Records drawn from a dataset
━━━━━━━━━━━━━━━━━━━━━━━━━━━━━━

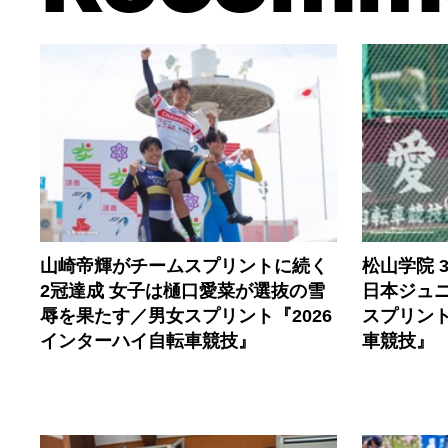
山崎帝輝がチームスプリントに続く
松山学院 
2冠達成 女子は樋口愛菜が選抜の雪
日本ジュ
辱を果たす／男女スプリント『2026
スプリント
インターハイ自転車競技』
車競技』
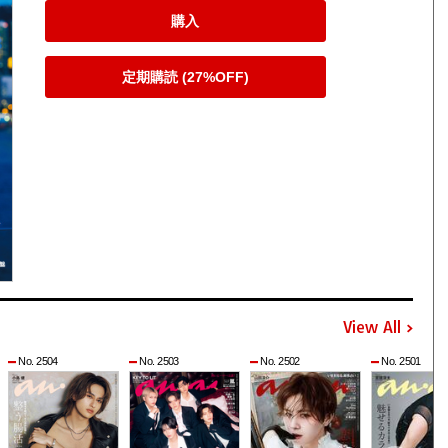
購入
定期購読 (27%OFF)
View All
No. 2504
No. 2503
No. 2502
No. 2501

━━━━━━━━━━━━━━━━━━━━━━━━━━━━━━

| Assigned task |
Each line above is to be copied verbatim. Drop any image from the copy.

| Reply to the task |
山崎帝輝がチームスプリントに続く
松山学院 
2冠達成 女子は樋口愛菜が選抜の雪
日本ジュ
辱を果たす／男女スプリント『2026
スプリント
インターハイ自転車競技』
車競技』
購入
定期購読 (27%OFF)
View All
No. 2504
No. 2503
No. 2502
No. 2501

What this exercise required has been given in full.